**THE PROBLEM:**
Repeat verbatim the lines of the data below, beginning with the line containing "Die Fitness-Trends für" and continuing to the end.

**Items listed in a dataset:**
####

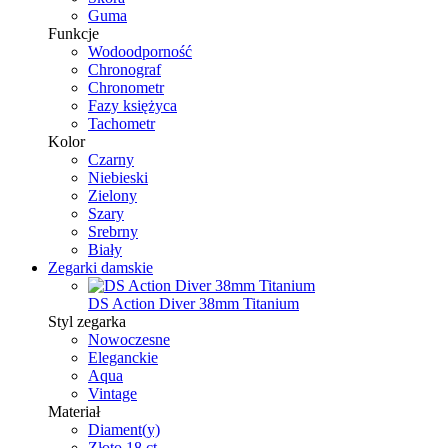
Guma
Funkcje
Wodoodporność
Chronograf
Chronometr
Fazy księżyca
Tachometr
Kolor
Czarny
Niebieski
Zielony
Szary
Srebrny
Biały
Zegarki damskie
DS Action Diver 38mm Titanium
Styl zegarka
Nowoczesne
Eleganckie
Aqua
Vintage
Materiał
Diament(y)
Złoto 18 ct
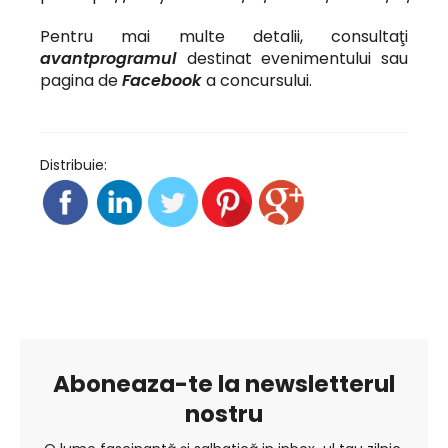
Pentru mai multe detalii, consultaţi
avantprogramul
destinat evenimentului sau
pagina de
Facebook
a concursului.
Distribuie:
Aboneaza-te la newsletterul
nostru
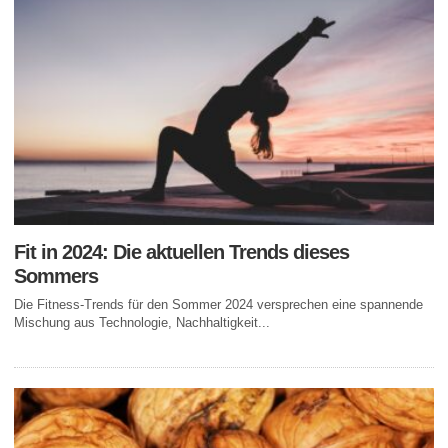
Fit in 2024: Die aktuellen Trends dieses
Sommers
Die Fitness-Trends für den Sommer 2024 versprechen eine spannende
Mischung aus Technologie, Nachhaltigkeit...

####

**THE COMPLETED TASK:**
Die Fitness-Trends für den Sommer 2024 versprechen eine spannende
Mischung aus Technologie, Nachhaltigkeit...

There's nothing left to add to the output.